Если нигде в универсуме — ни в природе, ни в обществе — нет морали, человек должен создать ее сам, не забывая потом об акте создания и не приписывая своей морали статуса истины или добра. Различение фактов и ценностей имеет для идеологии либерализма двойной смысл. Оно позволяет ей сосуществовать с наукой, с позитивизмом. Оно оправдывает моральную автономию индивида, его право не следовать моральным нормам общественных институтов — религиозных или светских. Превнося всю моральную ответственность на плечи индивида, либерализм лишает его возможности действовать «от имени истории» или согласно природе вещей. Но либерализм, в отличие от экзистенциализма, исходя из уникальности каждой моральной проблемы, признает некоторые закономерности, которым подчиняются люди в своем личном выборе. В принципе возможно соединение политического либерализма с философией экзистенциализма (например, у Камю). Экзистенциализм — и кошмар, и реальность сегодняшнего позитивизма. Внеморальный универсум создает метафизическую пропасть в онтологии либерализма. Но сознание этой пропасти мучает немногих либералов. Большинство видит в отделении факта от ценности триумф рационального научного мировоззрения над отсталым антропоморфизмом и обскурантистской религией.

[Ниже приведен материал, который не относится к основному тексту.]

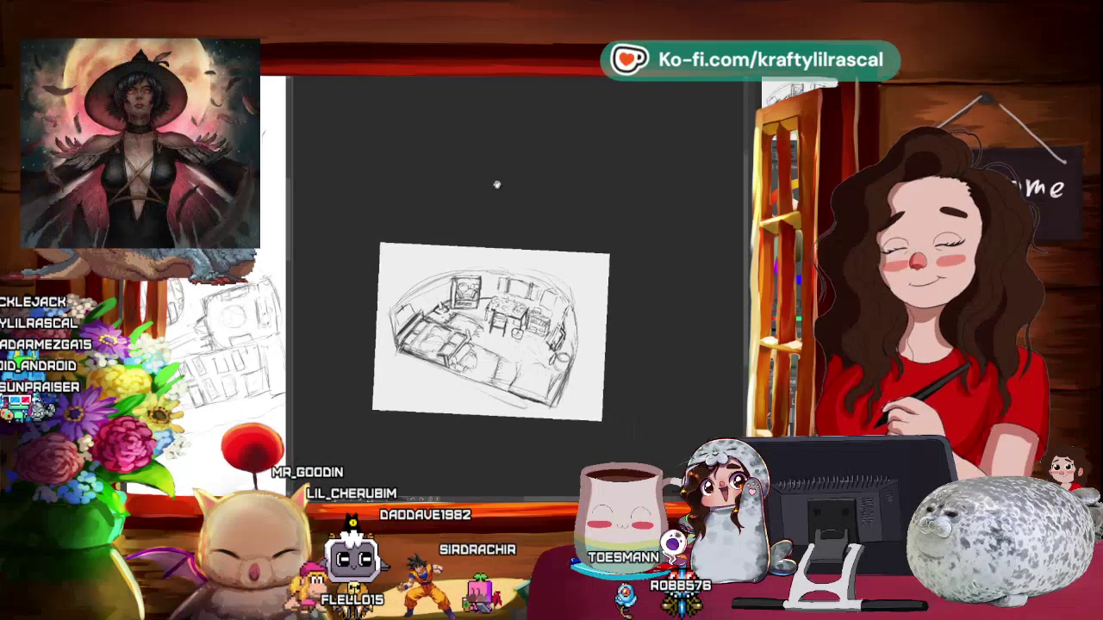
drag(495, 180, 440, 173)
drag(653, 341, 651, 315)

Одиночество индивида, его автономное развитие, его противопоставление обществу — стержень либеральной эстетики, определившей природу литературного жанра Нового времени — романа с его динамичным, эгоцентричным героем. Термин «индивидуализм» значительно моложе индивидуалистического жанра романа. Он возник в начале XIX в., вытеснив понятие «общественного организма». Но для классического грека или средневекового христианина понятие «общественный организм» было не метафорой, а откровением о структуре мира: полис считается самодостаточной ценностью у Аристотеля; для Берка «люди проходят, как тени, но вечно общее благо» (с. 22).

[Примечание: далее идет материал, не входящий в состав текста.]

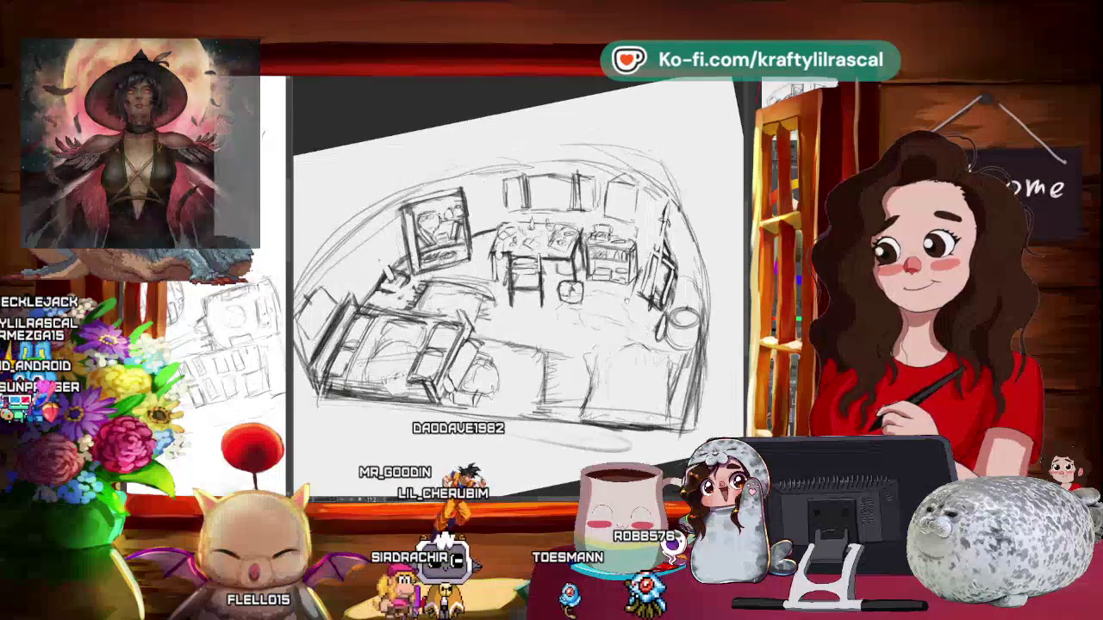
drag(516, 301, 483, 328)
mouse_move(570, 249)
mouse_down()
mouse_move(631, 151)
mouse_move(633, 253)
mouse_up()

Если отделение человека от природы предстает в философской рефлексии как отделение факта от ценности (кантовское «есть» и «должно быть»), то изоляция индивидов друг от друга находит философское выражение в представлении об индивидуальном опыте как основе и критерии познания. Монтень, возведший личный опыт в философские максимы, — одна из почитаемых фигур в либеральном пантеоне. К этому же пантеону принадлежит и Декарт: различив между его рационализмом и эмпиризмом Монтеня менее значимо, чем эпистемологическое сходство между ними. Опыт отдельного индивида — интеллектуальный или чувственный — равно кладется в основу картины мира: я мыслю, значит я существую. Но как осмыслить чужое существование?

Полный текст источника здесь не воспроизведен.